# Prove $2^n > 10n^2$ for all sufficiently large integers n.

How do I prove $2^n > 10n^2$ inductively? I know you can prove this to be true using calculus (i.e. taking derivatives). But how would I do it inductively?

Hints: $2^{10} =1024$ and $2\cdot 10n^2 > 10(n+1)^2$.
You can't prove inductively that there is some integer $n$ such that $2^n>10n^2$, but you can prove that if there exist such an $n$ which is "big enough", then all integers greater than $n$ satisfy the relation, by induction.

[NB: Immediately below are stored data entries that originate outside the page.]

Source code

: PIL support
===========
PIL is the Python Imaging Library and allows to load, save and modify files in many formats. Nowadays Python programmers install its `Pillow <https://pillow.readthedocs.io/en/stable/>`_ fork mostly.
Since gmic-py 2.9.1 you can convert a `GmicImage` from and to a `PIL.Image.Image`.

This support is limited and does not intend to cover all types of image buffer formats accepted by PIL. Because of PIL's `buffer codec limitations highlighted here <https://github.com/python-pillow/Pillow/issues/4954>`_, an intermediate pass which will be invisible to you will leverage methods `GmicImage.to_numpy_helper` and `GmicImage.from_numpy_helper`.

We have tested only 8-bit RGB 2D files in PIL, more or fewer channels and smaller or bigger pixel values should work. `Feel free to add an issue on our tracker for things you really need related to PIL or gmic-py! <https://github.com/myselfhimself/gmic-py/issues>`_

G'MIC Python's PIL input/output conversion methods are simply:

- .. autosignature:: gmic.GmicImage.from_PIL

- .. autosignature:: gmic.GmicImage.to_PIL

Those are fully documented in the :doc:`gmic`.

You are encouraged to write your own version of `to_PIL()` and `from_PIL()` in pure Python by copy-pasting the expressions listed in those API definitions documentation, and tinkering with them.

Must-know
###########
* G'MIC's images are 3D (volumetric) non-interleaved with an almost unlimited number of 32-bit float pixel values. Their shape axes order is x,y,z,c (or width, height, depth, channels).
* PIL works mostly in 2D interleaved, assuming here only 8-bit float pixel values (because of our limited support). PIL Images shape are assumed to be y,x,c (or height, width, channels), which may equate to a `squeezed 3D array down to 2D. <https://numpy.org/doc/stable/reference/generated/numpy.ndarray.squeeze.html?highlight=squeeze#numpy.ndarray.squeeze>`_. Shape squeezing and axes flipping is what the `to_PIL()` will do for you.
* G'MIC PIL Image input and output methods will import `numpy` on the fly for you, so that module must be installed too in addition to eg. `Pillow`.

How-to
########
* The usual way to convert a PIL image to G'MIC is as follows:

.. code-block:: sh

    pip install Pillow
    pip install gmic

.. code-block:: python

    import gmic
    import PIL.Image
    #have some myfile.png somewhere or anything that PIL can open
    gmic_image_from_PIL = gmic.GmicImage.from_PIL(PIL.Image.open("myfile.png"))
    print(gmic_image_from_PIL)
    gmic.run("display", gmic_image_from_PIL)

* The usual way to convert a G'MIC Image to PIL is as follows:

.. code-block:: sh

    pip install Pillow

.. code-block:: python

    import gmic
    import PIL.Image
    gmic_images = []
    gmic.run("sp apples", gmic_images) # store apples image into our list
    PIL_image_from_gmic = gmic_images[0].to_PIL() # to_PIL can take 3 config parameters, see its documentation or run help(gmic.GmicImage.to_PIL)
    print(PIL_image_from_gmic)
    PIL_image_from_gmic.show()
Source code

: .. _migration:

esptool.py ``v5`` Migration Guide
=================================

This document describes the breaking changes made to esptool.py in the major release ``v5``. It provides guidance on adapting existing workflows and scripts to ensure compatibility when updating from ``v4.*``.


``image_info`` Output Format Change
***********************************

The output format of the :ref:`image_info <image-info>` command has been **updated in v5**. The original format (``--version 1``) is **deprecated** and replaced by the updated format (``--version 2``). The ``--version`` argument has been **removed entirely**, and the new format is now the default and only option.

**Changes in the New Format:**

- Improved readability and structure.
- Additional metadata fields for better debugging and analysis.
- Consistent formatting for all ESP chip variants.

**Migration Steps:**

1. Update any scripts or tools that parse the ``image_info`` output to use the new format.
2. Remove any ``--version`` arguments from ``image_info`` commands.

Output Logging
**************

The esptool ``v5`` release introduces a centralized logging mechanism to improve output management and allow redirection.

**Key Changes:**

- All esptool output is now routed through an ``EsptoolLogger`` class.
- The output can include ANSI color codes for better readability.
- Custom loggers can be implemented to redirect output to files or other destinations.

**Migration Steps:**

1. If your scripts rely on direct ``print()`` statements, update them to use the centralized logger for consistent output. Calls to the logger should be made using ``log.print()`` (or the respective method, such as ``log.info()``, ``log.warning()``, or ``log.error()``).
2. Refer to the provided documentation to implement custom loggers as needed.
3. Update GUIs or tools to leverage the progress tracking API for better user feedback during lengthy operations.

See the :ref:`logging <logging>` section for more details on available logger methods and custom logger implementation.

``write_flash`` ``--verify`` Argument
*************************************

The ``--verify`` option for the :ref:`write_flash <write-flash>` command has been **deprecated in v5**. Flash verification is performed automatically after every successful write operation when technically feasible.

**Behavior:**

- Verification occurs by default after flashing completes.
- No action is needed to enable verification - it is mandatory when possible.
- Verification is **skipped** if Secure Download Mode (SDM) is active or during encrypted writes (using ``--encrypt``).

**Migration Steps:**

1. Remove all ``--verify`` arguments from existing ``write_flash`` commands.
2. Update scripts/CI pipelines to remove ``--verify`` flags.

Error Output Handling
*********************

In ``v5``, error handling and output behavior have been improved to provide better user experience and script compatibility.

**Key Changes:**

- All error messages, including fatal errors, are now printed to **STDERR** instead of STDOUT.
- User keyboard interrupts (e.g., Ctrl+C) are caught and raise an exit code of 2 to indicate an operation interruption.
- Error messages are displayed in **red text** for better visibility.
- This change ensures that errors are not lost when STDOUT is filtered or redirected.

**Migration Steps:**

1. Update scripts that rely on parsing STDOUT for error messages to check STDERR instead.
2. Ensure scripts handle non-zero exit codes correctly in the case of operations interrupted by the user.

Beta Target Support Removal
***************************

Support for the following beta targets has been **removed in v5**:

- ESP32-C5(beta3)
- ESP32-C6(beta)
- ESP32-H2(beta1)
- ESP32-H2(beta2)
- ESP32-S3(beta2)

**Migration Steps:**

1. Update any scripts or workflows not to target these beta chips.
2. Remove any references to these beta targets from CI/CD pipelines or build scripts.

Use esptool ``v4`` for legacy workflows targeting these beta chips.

If $n$ satisfies the relation, then $$2^{n+1}=2\cdot2^n>2\cdot10n^2\ge 10n^2 + 20n+100$$ if $10n^2\ge 20n + 100$. This last relation is certainly true if $n\ge10$.
$\blacksquare$
It is satisfied for $n=10$ since $1024=2^{10}>10.10^2=1000$. We need to prove $2^{n+1}>10(n+1)^2$ for $n\geq 10$. Let us see that it is indeed true:
$2^{n+1}>2.10n^2=10 (n^2+n^2)>10(n+1)^2$ since $n^2>2n+1$ for $n\geq10$.